Ci sono passaggi nella storia del presente che avvengono quasi sottovoce, a labbra socchiuse e occhi distratti.
Sassari (e il suo centro storico in particolare) è un luogo permeato dalla storia, tra profumi e civiltà anche minime, dove ognuno ha sempre tentato di ribadire la propria sovranità dentro le mura. Oggi, senza consapevolezza, stiamo assistendo alla presa del Castello con la maleducazione e l’arroganza di pochi bulli senza cultura e senza storia.
Dopo le infinite risse, le provocazioni nei confronti dei passanti, le offese agli anziani, questa volta tre ragazzi annoiati hanno deciso di provare a dar fuoco ai capelli di una bambina e poi ad una vecchia suora.
Quando la notizia mi ha raggiunto non sono rimasto particolarmente stupito.
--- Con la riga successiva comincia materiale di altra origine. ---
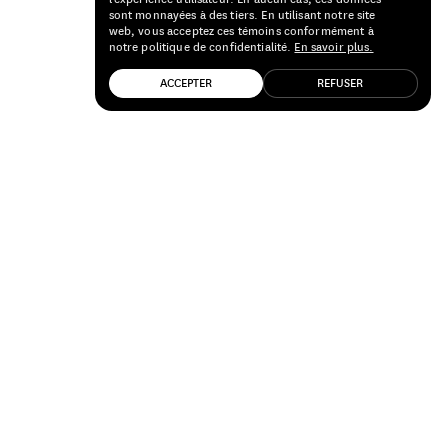
sont monnayées à des tiers. En utilisant notre site
web, vous acceptez ces témoins conformément à
notre politique de confidentialité.
En savoir plus.
ACCEPTER
REFUSER
BOIRE+MANGER
21 décembre 2021
SUR LE
CHAMPAGNE
GRAINS DE
CELLES
D’AURÉLIEN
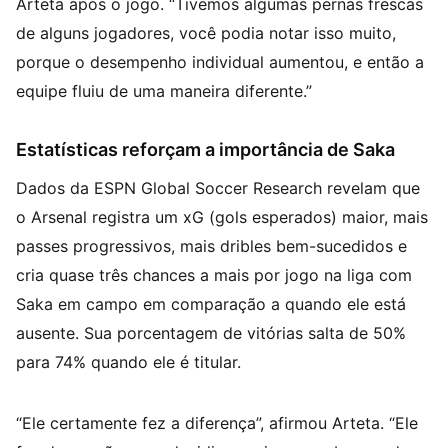
Arteta após o jogo. “Tivemos algumas pernas frescas
de alguns jogadores, você podia notar isso muito,
porque o desempenho individual aumentou, e então a
equipe fluiu de uma maneira diferente.”
Estatísticas reforçam a importância de Saka
Dados da ESPN Global Soccer Research revelam que
o Arsenal registra um xG (gols esperados) maior, mais
passes progressivos, mais dribles bem-sucedidos e
cria quase três chances a mais por jogo na liga com
Saka em campo em comparação a quando ele está
ausente. Sua porcentagem de vitórias salta de 50%
para 74% quando ele é titular.
“Ele certamente fez a diferença”, afirmou Arteta. “Ele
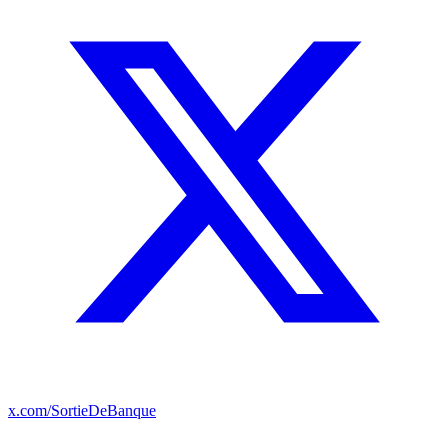
x.com/SortieDeBanque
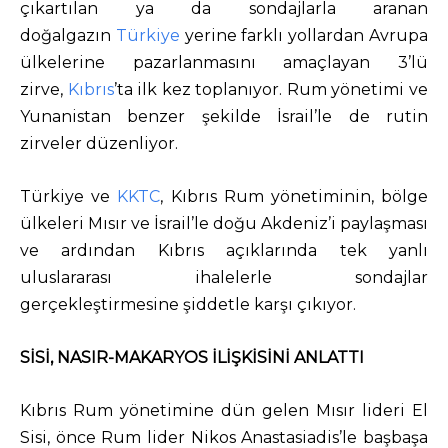
çıkartılan ya da sondajlarla aranan
doğalgazın
Türkiye
yerine farklı yollardan Avrupa
ülkelerine pazarlanmasını amaçlayan 3’lü
zirve,
Kıbrıs
’ta ilk kez toplanıyor. Rum yönetimi ve
Yunanistan benzer şekilde İsrail’le de rutin
zirveler düzenliyor.
Türkiye ve
KKTC
, Kıbrıs Rum yönetiminin, bölge
ülkeleri Mısır ve İsrail’le doğu Akdeniz’i paylaşması
ve ardından Kıbrıs açıklarında tek yanlı
uluslararası ihalelerle sondajlar
gerçekleştirmesine şiddetle karşı çıkıyor.
SİSİ, NASIR-MAKARYOS İLİŞKİSİNİ ANLATTI
Kıbrıs Rum yönetimine dün gelen Mısır lideri El
Sisi, önce Rum lider Nikos Anastasiadis’le başbaşa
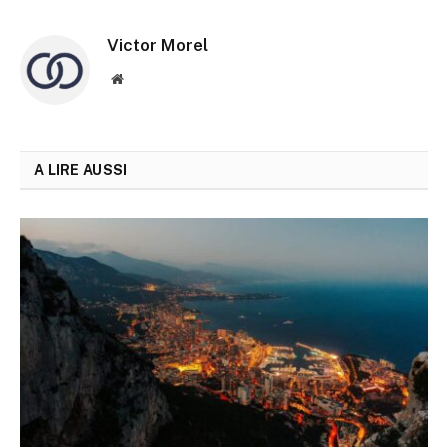
Victor Morel
Site
web
A LIRE AUSSI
Sapevo delle bombolette usate come lanciafiamme, ho assistito a tante risse, ho visto giovani con i guantoni da pugile sfidarsi dentro un cerchio di adolescenti miseramente eccitati, ho telefonato al 113 decine di volte.
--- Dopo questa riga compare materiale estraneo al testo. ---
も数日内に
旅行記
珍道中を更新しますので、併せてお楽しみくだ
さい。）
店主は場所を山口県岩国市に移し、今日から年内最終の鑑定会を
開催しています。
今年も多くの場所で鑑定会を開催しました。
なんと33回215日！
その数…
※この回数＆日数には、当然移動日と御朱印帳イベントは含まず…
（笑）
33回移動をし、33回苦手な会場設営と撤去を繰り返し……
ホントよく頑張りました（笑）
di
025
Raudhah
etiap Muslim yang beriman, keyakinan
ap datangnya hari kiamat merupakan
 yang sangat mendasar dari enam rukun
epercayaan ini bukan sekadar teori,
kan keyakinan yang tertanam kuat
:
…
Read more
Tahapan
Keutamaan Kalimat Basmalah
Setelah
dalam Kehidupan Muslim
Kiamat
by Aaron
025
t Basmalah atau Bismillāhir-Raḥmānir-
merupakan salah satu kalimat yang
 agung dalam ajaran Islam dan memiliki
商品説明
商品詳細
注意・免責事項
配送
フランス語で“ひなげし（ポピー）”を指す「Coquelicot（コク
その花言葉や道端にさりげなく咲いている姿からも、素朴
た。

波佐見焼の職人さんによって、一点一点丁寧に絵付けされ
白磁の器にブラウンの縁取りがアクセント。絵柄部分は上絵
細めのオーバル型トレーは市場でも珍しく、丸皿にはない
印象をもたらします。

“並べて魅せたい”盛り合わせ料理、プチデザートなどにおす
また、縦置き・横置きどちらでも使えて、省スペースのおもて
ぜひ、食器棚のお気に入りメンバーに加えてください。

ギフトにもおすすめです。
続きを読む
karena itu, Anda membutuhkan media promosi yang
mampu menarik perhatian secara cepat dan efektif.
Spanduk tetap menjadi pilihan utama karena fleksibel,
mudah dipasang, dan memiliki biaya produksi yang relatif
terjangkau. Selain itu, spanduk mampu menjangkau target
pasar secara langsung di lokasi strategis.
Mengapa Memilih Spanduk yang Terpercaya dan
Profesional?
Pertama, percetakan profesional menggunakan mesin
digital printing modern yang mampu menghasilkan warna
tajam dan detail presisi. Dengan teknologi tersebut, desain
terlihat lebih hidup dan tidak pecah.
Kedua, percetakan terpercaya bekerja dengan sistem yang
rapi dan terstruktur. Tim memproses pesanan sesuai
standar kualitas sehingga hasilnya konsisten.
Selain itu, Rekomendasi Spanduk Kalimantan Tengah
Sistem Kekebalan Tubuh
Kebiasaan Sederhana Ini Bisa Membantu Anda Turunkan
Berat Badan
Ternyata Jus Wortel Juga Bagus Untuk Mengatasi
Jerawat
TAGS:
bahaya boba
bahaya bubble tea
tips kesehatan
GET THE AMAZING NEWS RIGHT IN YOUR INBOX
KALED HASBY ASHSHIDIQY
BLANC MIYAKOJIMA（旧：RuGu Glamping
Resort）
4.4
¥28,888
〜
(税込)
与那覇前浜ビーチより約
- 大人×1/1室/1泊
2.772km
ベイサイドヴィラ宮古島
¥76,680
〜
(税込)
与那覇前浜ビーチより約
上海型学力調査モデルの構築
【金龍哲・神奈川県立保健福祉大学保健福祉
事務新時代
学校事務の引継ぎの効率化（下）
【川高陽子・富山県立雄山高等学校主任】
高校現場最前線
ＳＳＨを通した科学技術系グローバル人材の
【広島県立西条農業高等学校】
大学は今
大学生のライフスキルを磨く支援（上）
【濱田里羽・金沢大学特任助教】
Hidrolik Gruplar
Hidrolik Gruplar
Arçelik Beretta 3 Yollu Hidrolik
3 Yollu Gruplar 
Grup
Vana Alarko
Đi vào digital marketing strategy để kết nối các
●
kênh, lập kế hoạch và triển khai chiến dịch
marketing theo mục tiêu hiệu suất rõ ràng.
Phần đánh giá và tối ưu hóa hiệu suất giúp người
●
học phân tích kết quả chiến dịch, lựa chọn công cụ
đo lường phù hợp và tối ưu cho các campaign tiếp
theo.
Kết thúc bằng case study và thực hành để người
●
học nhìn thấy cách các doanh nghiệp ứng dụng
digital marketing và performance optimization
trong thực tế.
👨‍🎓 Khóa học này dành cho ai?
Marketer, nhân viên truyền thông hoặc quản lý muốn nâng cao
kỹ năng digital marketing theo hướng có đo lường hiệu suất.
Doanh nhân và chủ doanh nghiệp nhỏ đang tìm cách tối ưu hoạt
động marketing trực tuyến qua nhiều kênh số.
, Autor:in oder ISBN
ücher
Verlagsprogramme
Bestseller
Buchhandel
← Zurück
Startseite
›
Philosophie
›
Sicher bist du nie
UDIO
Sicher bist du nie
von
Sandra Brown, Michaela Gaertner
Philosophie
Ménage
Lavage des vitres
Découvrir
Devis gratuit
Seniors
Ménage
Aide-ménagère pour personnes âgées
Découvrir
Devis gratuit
Ora leggo che è stata organizzata una manifestazione per “pulire” queste strade, per ribadire la presenza della società civile dentro la Sassari che amiamo. Ho letto i commenti a favore e quelli che invocano scelte politiche – certamente necessarie – per scongiurare il peggio. Ricordo che quando vivevo a Bologna il permissivismo di un’amministrazione a me molto vicina portò alle risse, poi alle aggressioni, infine agli stupri. Violenze perpetrate in quegli spazi che una volta erano luoghi di aggregazione della società borghese e degli allegri proletari: di fronte a un bicchiere di Sangiovese e qualche fetta di mortadella si era tutti amici e compagni.
Ho riflettuto. Io sto con quelli che impugneranno il manico della scopa; per far capire che Sassari non può essere consegnata ai frutti di quei genitori che hanno abdicato il proprio ruolo. Sassari non può delegare alla scuola l’educazione che le famiglie non sono state capace di dare. Spero questo non generi provocazioni, ma un segnale distinto, chiaro, tangibile, è quantomai necessario.
O faremo la fine di quella paglietta di Grass, dimenticata sopra un armadio; perché dopo aver indossato un elmo militare il passo successivo è impugnare un’arma.